• Exercise description: Retype the data exactly. Spelling and punctuation stay as they are.

Start of Data to process

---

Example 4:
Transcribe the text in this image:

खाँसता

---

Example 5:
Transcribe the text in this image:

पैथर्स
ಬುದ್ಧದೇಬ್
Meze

End of Data to process

• Task solution:
---

Example 4:
Transcribe the text in this image:

खाँसता

---

Example 5:
Transcribe the text in this image:

पैथर्स
ಬುದ್ಧದೇಬ್
Meze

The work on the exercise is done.